Reconnect with family and friends. Chances are you have a lot of people around you who care about you and want you to be happy. Regardless of whether you and your boyfriend have decided to work things out, reaching out to them can take some of the pressure off of your romantic relationship. Spend time with other people to give your boyfriend a little space and give your relationship some room to breathe. If part of the issue was that you were leaning on your boyfriend too much, spending time with your family and friends allows you to spread out your emotional needs so that you aren't overwhelming your boyfriend. While you're hanging out with friends and family, avoid the impulse to badmouth your boyfriend—especially if you're on the outs or have decided to call it quits.

Work with a couples counselor to improve your communication. The whole point of couples counseling or therapy is to improve your relationship, and the number one way to do that is with more effective communication techniques.
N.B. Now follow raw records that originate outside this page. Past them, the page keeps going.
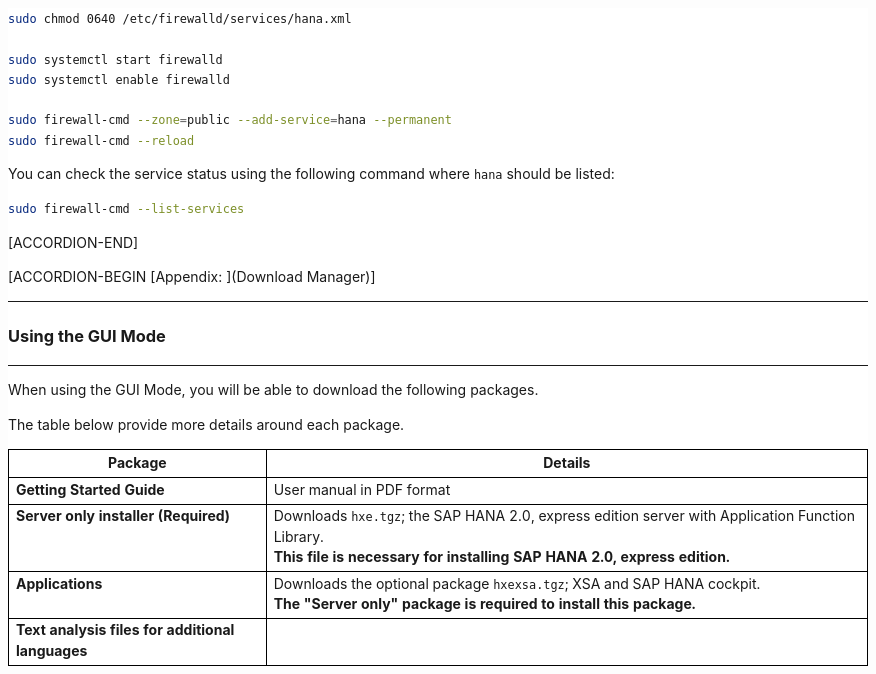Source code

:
 ```bash
sudo chmod 0640 /etc/firewalld/services/hana.xml

sudo systemctl start firewalld
sudo systemctl enable firewalld

sudo firewall-cmd --zone=public --add-service=hana --permanent
sudo firewall-cmd --reload
```

You can check the service status using the following command where `hana` should be listed:

```bash
sudo firewall-cmd --list-services
```
[ACCORDION-END]

[ACCORDION-BEGIN [Appendix: ](Download Manager)]

---

### <b>Using the GUI Mode</b>

---

When using the GUI Mode, you will be able to download the following packages.

The table below provide more details around each package.

<style>
  th, td {
      border: 1px solid black;
      vertical-align:top;
  }
</style>

<table>
  <tr>
    <th style="width: 30%">Package</th>
    <th>Details</th>
  </tr>
  <tr>
    <td><nobr><b>Getting Started Guide</b></nobr></td>
    <td>
      User manual in PDF format
    </td>
  </tr>
  <tr>
    <td><nobr><b>Server only installer (Required)</b></nobr></td>
    <td>
      Downloads <code>hxe.tgz</code>; the SAP HANA 2.0, express edition server with Application Function Library.
      </br>
      <b>This file is necessary for installing SAP HANA 2.0, express edition.</b>
    </td>
  </tr>
  <tr>
    <td><b>Applications</b></td>
    <td>
      Downloads the optional package <code>hxexsa.tgz</code>; XSA and SAP HANA cockpit.
      </br>
      <b>The "Server only" package is required to install this package.</b>
    </td>
  </tr>
  <tr>
    <td><b>Text analysis files for additional languages</b></td>
    <td>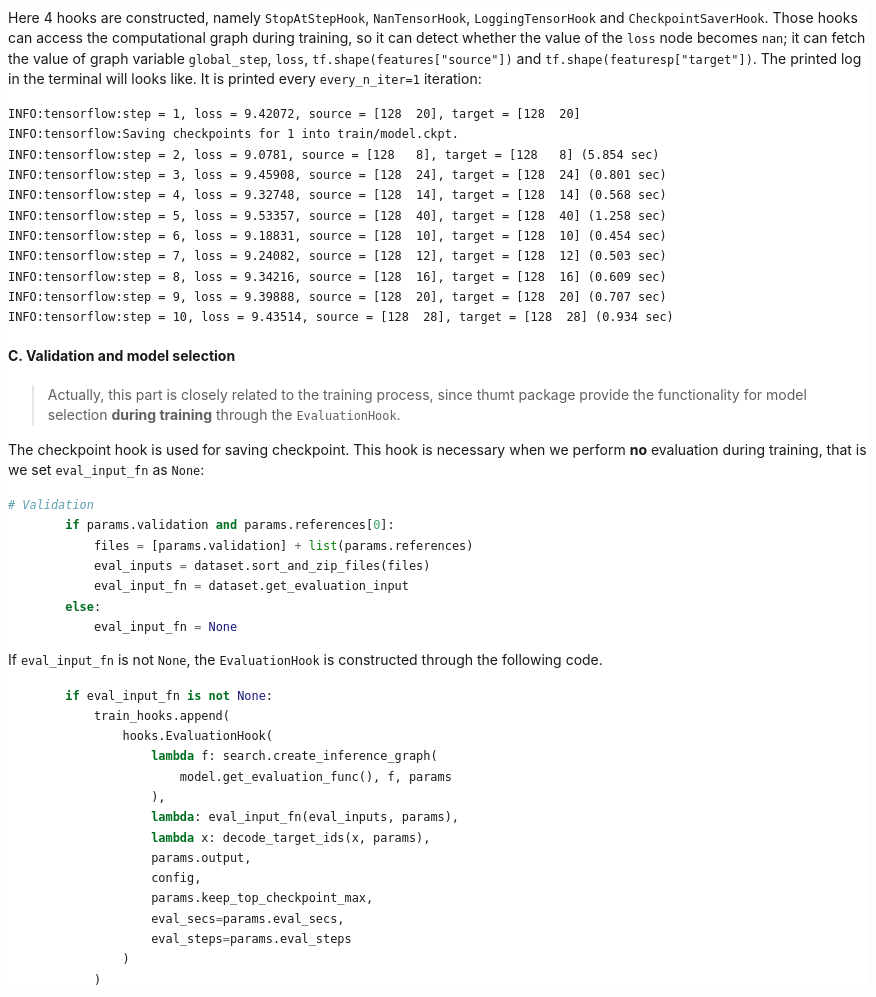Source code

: Here 4 hooks are constructed, namely `StopAtStepHook`, `NanTensorHook`, `LoggingTensorHook` and `CheckpointSaverHook`. Those hooks can access the computational graph during training, so it can detect whether the value of the `loss` node becomes `nan`; it can fetch the value of graph variable `global_step`, `loss`, `tf.shape(features["source"])` and `tf.shape(featuresp["target"])`. The printed log in the terminal will looks like. It is printed every `every_n_iter=1` iteration:

```shell
INFO:tensorflow:step = 1, loss = 9.42072, source = [128  20], target = [128  20]
INFO:tensorflow:Saving checkpoints for 1 into train/model.ckpt.
INFO:tensorflow:step = 2, loss = 9.0781, source = [128   8], target = [128   8] (5.854 sec)
INFO:tensorflow:step = 3, loss = 9.45908, source = [128  24], target = [128  24] (0.801 sec)
INFO:tensorflow:step = 4, loss = 9.32748, source = [128  14], target = [128  14] (0.568 sec)
INFO:tensorflow:step = 5, loss = 9.53357, source = [128  40], target = [128  40] (1.258 sec)
INFO:tensorflow:step = 6, loss = 9.18831, source = [128  10], target = [128  10] (0.454 sec)
INFO:tensorflow:step = 7, loss = 9.24082, source = [128  12], target = [128  12] (0.503 sec)
INFO:tensorflow:step = 8, loss = 9.34216, source = [128  16], target = [128  16] (0.609 sec)
INFO:tensorflow:step = 9, loss = 9.39888, source = [128  20], target = [128  20] (0.707 sec)
INFO:tensorflow:step = 10, loss = 9.43514, source = [128  28], target = [128  28] (0.934 sec)
```

#### C. Validation and model selection

> Actually, this part is closely related to the training process, since thumt package provide the functionality for model selection **during training** through the `EvaluationHook`. 

The checkpoint hook is used for saving checkpoint. This hook is necessary when we perform **no** evaluation during training, that is we set `eval_input_fn` as `None`: 

```python
# Validation
        if params.validation and params.references[0]:
            files = [params.validation] + list(params.references)
            eval_inputs = dataset.sort_and_zip_files(files)
            eval_input_fn = dataset.get_evaluation_input
        else:
            eval_input_fn = None
```

If `eval_input_fn` is not `None`, the `EvaluationHook` is constructed through the following code. 

```python
        if eval_input_fn is not None:
            train_hooks.append(
                hooks.EvaluationHook(
                    lambda f: search.create_inference_graph(
                        model.get_evaluation_func(), f, params
                    ),
                    lambda: eval_input_fn(eval_inputs, params),
                    lambda x: decode_target_ids(x, params),
                    params.output,
                    config,
                    params.keep_top_checkpoint_max,
                    eval_secs=params.eval_secs,
                    eval_steps=params.eval_steps
                )
            )
```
A counselor can work with the two of you to help you better understand each other and how to meet each other's needs. A couples counselor can also give you resources and tools that will help you resolve disagreements more peacefully and respectfully when they do come up. Together, you'll learn ways to communicate what's bothering you to each other so you don't have to go through this situation again where your boyfriend is acting distant all of a sudden and you don't know why.

Set healthy boundaries between the two of you. Whether you've decided to work on your relationship or move in different directions, setting healthy boundaries is essential to protect yourself emotionally and psychologically. Think about how you want to contact each other (or, if you've decided to part ways, if you even want to stay in contact at all) and at what frequency. You might also set boundaries around the frequency of contact or how long it's appropriate to wait before returning a text or call.

Allow for a period of mourning if the relationship ended. When a relationship ends, it's like experiencing the death of someone close to you. Even though your ex is still around, he doesn't occupy the same space he used to—it's totally normal to grieve that. Going full no-contact will make it easier for you to heal and move on from the relationship after you've decided to end it.